Yuriberh costuma preparar a sobremesa a pedido de amigos, também venezuelanos.
Gosto de fazer porque esse bolo é sinônimo de alegria, família, comemoração, de se juntar, dar gargalhadas e compartilhar, define.
Ela segue a receita o mais tradicional possível, inclusive adotando merengue, preparado com essência de nata, e calda com rum, ambos trazidos da Venezuela. "Eu não bebo, mas tenho um rum em casa só para esse bolo. Esses dois ingredientes fazem com que o bolo tenha mais sabor e cheiro de bolo venezuelano", argumenta.

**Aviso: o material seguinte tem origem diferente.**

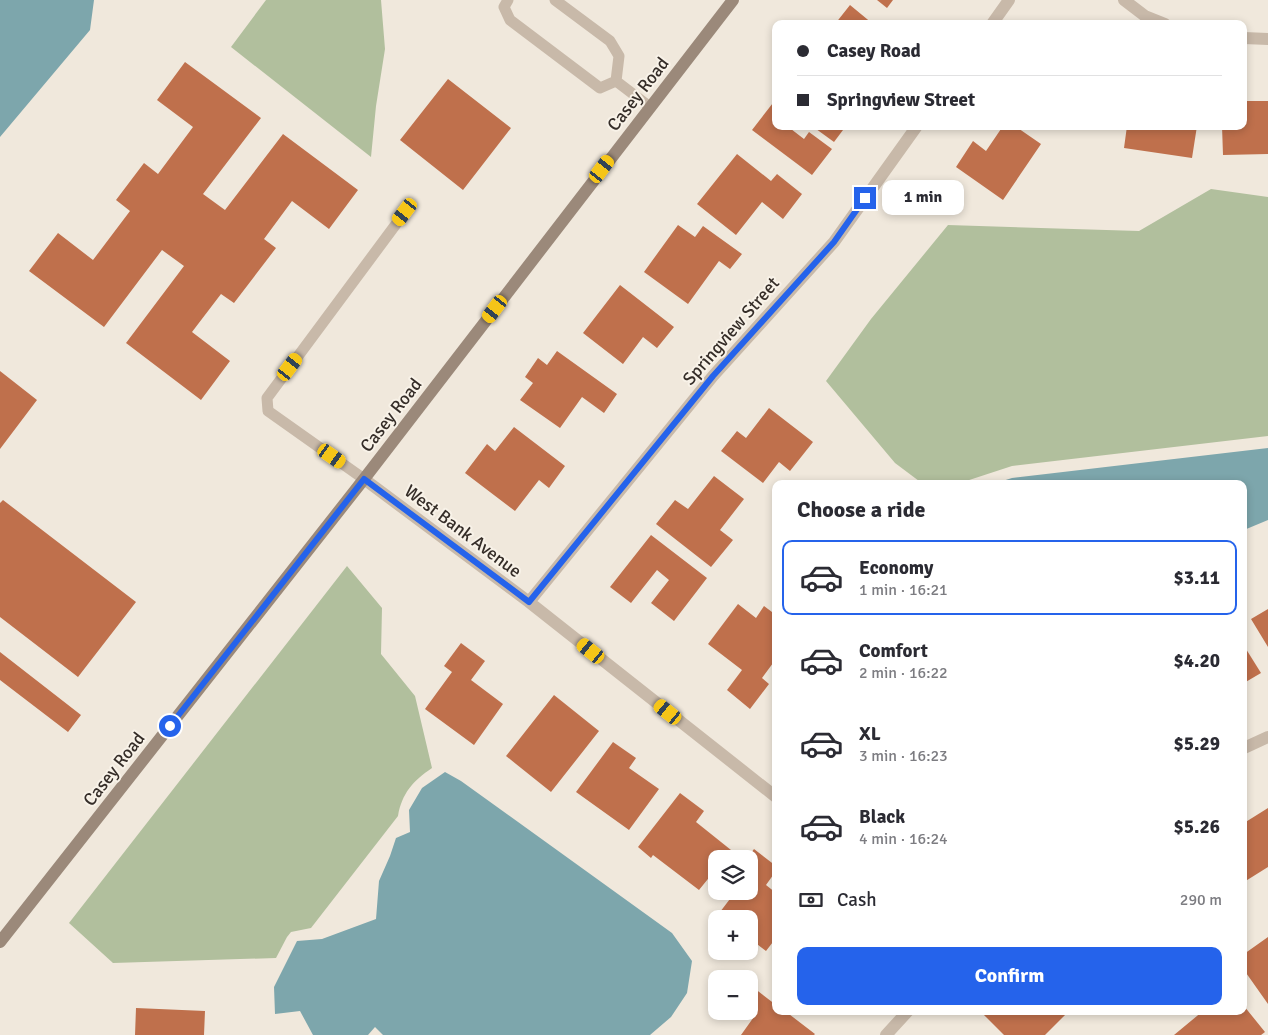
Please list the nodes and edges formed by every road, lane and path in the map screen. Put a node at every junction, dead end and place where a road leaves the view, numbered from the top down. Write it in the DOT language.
graph roads {
  1 [pos="508,0"];
  2 [pos="555,0"];
  3 [pos="732,0"];
  4 [pos="1009,0"];
  5 [pos="1124,0"];
  6 [pos="995,20"];
  7 [pos="1155,20"];
  8 [pos="1247,38"];
  9 [pos="1268,39"];
  10 [pos="616,80"];
  11 [pos="650,107"];
  12 [pos="914,130"];
  13 [pos="405,212"];
  14 [pos="364,479"];
  15 [pos="529,602"];
  16 [pos="1268,737"];
  17 [pos="1247,747"];
  18 [pos="772,794"];
  19 [pos="0,942"];
  20 [pos="904,1015"];
  21 [pos="886,1035"];
  1 -- 10 [label="lane"];
  2 -- 10 [label="lane"];
  3 -- 11 [label="street, Casey Road"];
  4 -- 6 [label="street"];
  5 -- 7 [label="street"];
  8 -- 9 [label="street"];
  10 -- 11 [label="lane"];
  11 -- 14 [label="street, Casey Road"];
  12 -- 15 [label="street, Springview Street"];
  13 -- 14 [label="lane"];
  14 -- 15 [label="street, West Bank Avenue"];
  14 -- 19 [label="street, Casey Road"];
  15 -- 18 [label="street, West Bank Avenue"];
  16 -- 17 [label="street"];
  20 -- 21 [label="street"];
}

A única modificação é dobrar a quantidade de leite condensado e creme de leite para que a mistura fique bem concentrada. Na decoração, prefere a cobertura branquinha, tal qual a receita original, no máximo com canela por cima, como é costume entre sua turma.
Sobremesa de todo dia
Na maioria dos países latinos e sul-americanos, o "tres leches" não é um doce ligado a datas especiais, mas é tido como sobremesa comum, oferecida tanto em restaurantes quanto preparada em casa. O chef Enrique Paredes, do restaurante Ama.zo, conta que é bastante consumida em seu país de origem.
Ele, aliás, também guarda lembranças ligadas ao prato doce. "Quando comecei minha carreira na cozinha, com uns 17 anos, trabalhava em um restaurante grande, que atendia cerca de 300 pessoas por dia. Dentro do buffet, sempre tinha o 'tres leches' - o tradicional e com chocolate - e todas as noites, aguardava fechar o buffet para pegar um pouco do bolo que tinha sobrava. Ou seja, comia quase todos os dias", conta.